Given are two convex bodies $K, L \subset \mathbb{R}^n$ that contain the origin as an interior point. Assume the number of integer points contained in $\lambda K$ equals the number of integer points contained in $\lambda L$ for every $\lambda > 0$. Is $K$ equal to $L$ modulo unimodular transformations?
If not, in what way is $K$ similar to $L$ besides the well-known fact that they must have the same volume?
Addendum: Anton's example shows that $K$ and $L$ are not necessarily equal modulo unimodular transformations even when they are taken to be two integral polygons in the plane and Abhinav Kumar points out in the comments that in the case $K$ is a integral polytope the number of integer points inside $n K$ ($n$ a natural number) is the value of the Ehrhart polynomial of $K$ at $n$.

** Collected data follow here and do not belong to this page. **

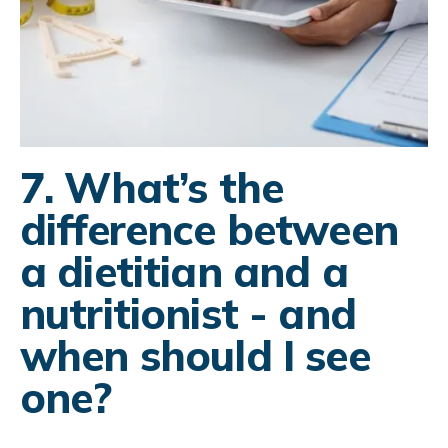
7. What’s the
difference between
a dietitian and a
nutritionist - and
when should I see
one?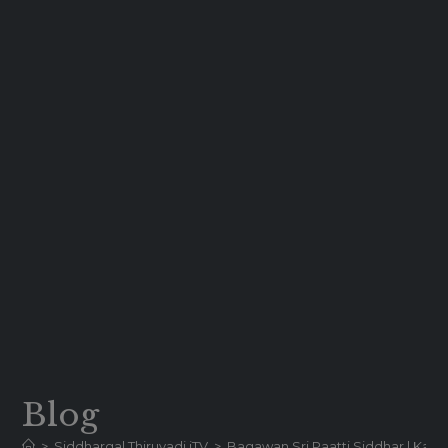
Blog
>
Siddhargal Thiruvadi iTV
>
Bagawan Sri Paatti Siddhar | Karur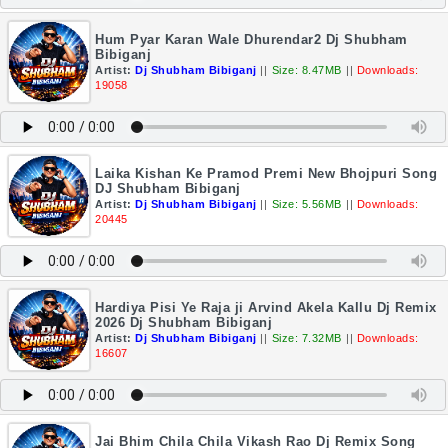
Hum Pyar Karan Wale Dhurendar2 Dj Shubham
Bibiganj
Artist:
Dj Shubham Bibiganj
||
Size: 8.47MB
||
Downloads:
19058
Laika Kishan Ke Pramod Premi New Bhojpuri Song
DJ Shubham Bibiganj
Artist:
Dj Shubham Bibiganj
||
Size: 5.56MB
||
Downloads:
20445
Hardiya Pisi Ye Raja ji Arvind Akela Kallu Dj Remix
2026 Dj Shubham Bibiganj
Artist:
Dj Shubham Bibiganj
||
Size: 7.32MB
||
Downloads:
16607
Jai Bhim Chila Chila Vikash Rao Dj Remix Song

Added 21/11/2013: For $K$ and $L$ ellipsoids this problem translates to "what can we say about isospectral flat Riemannian tori?". Therefore, by a famous remark by Milnor there exist ellipsoids $K$ and $L$ in $\mathbb{R}^{16}$ that are not unimodularly equivalent and for which the number of integer points contained in $\lambda K$ equals the number of integer points contained in $\lambda L$ for every $\lambda > 0$.